At the time of his presentence report, the Defendant self-reported the following physical conditions: pinched nerves in his back, stomach pain, constipation, hemorrhoids, heartburn, anemia and rectal bleeding. None of these conditions, even if currently existing, are comorbidities the CDC has determined make an individual more susceptible to serious illness from COVID-19.
As for his confinement, as of the date of this Opinion and Order, FCI Greenville is reporting 22 COVID-19 positive inmates out of 1,019 inmates, 74 recovered inmates and zero inmate deaths. Thus, there is no evidence to suggest that the conditions at FCI Greenville place him at a significantly greater risk. See, Melgarejo, , 2020 WL 2395982, at *3 ("[A] prisoner [may] satisfy the extraordinary and compelling reasons requirement by showing that his particular institution is facing a serious outbreak of COVID-19 infections, the institution is unable to successfully contain the outbreak, and his health condition places him at significant risk of complications should he contract the virus."), United States v. Raia, 954 F.3d 594, 597 (3d Cir. 2020) ("[T]he mere existence of COVID-19 in society and the possibility that it may spread to a particular prison alone cannot independently justify compassionate release.").
https://www.bop.gov/coronavirus/ --------
Moreover, the Government's brief cites ongoing efforts by the Bureau of Prisons to take serious and substantial steps to reduce the spread of COVID-19 within its facilities. See Federal Bureau of Prisons, COVID-19 Action Plan: Phase Seven (posted on May 20, 2020), https://www.bop.gov/resources/news/20200520_covid-19_phase_seven.jsp (last visited October 7, 2020); see also, BOP COVID-19 Modified Operations Plan, https://www.bop.gov/coronavirus/covid19_status.jsp. The minimal number of cases at this institution is a testament to the BOP's mitigation and safety efforts.
Finally, with respect to the § 3553(a) factors and the danger he poses to the community, the Court finds that the nature of the Defendant's offense conduct combined with his criminal history of similar offenses creates a substantial danger to the community. Indeed, the Defendant has two state convictions for possession of child pornography and has previously violated his sex offender registry requirements. These prior behaviors do not instill confidence in the Court that the Defendant poses no threat to the community or that he would refrain from repeating the offense conduct that landed him in federal prison currently. Additionally, the Court observes that the Defendant received a mandatory minimum sentence of 180 months and has nearly 8 years of his sentence remaining. This sentence was imposed to reflect the seriousness of the offense, promote respect for the law as well as to afford adequate deterrence and to protect the public from further crimes of the defendant. In this case, the Court finds that the significant sentence reduction Defendant seeks would greatly undermine the above statutory purposes of sentencing.
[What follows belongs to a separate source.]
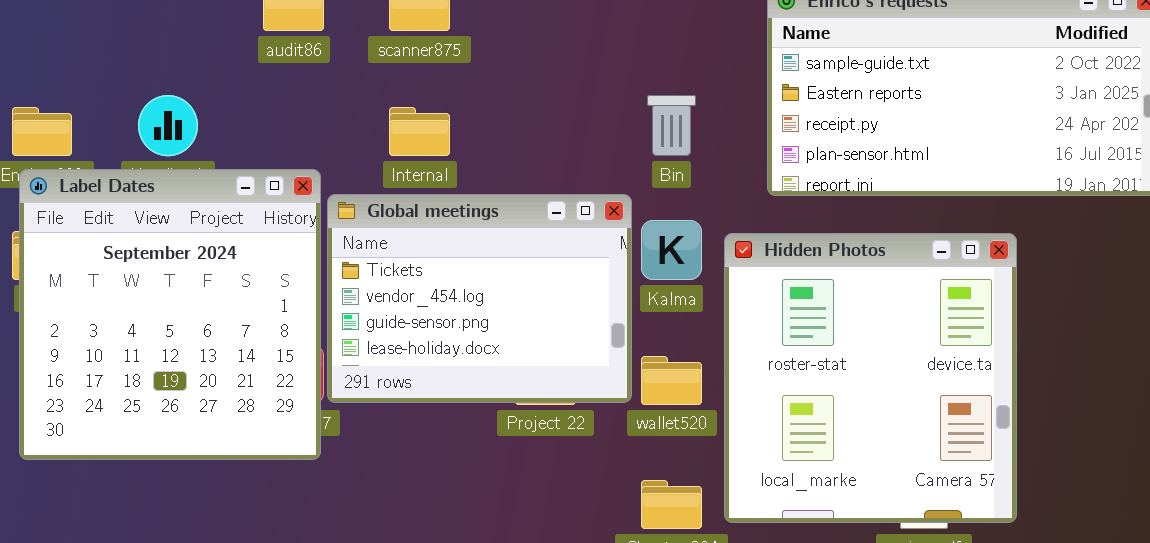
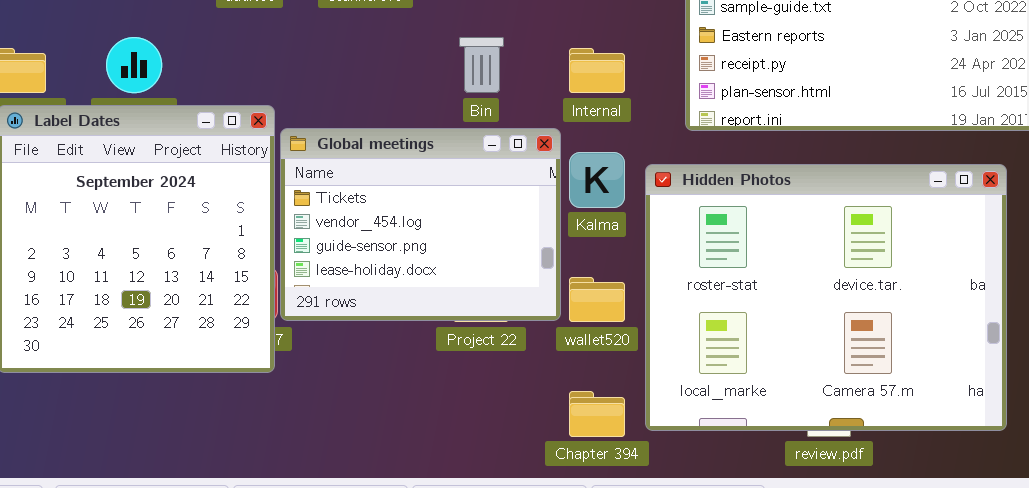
Bin: [647,95,696,156] -> [459,37,504,93], moved
Internal: [389,107,450,156] -> [569,48,625,93], moved
Hidden Photos: [724,233,1017,523] -> [645,164,1007,431], resized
In sum, because this Court does not find extraordinary and compelling circumstances exist for the Defendant's release and a reduction of sentence is inconsistent with the § 3553(a) factors, Defendant does not meet the criteria for compassionate release and his motion is DENIED.
CONCLUSION
Based on the foregoing, the Defendant's Motion (ECF No. 105) is DENIED. So ORDERED on October 7, 2020.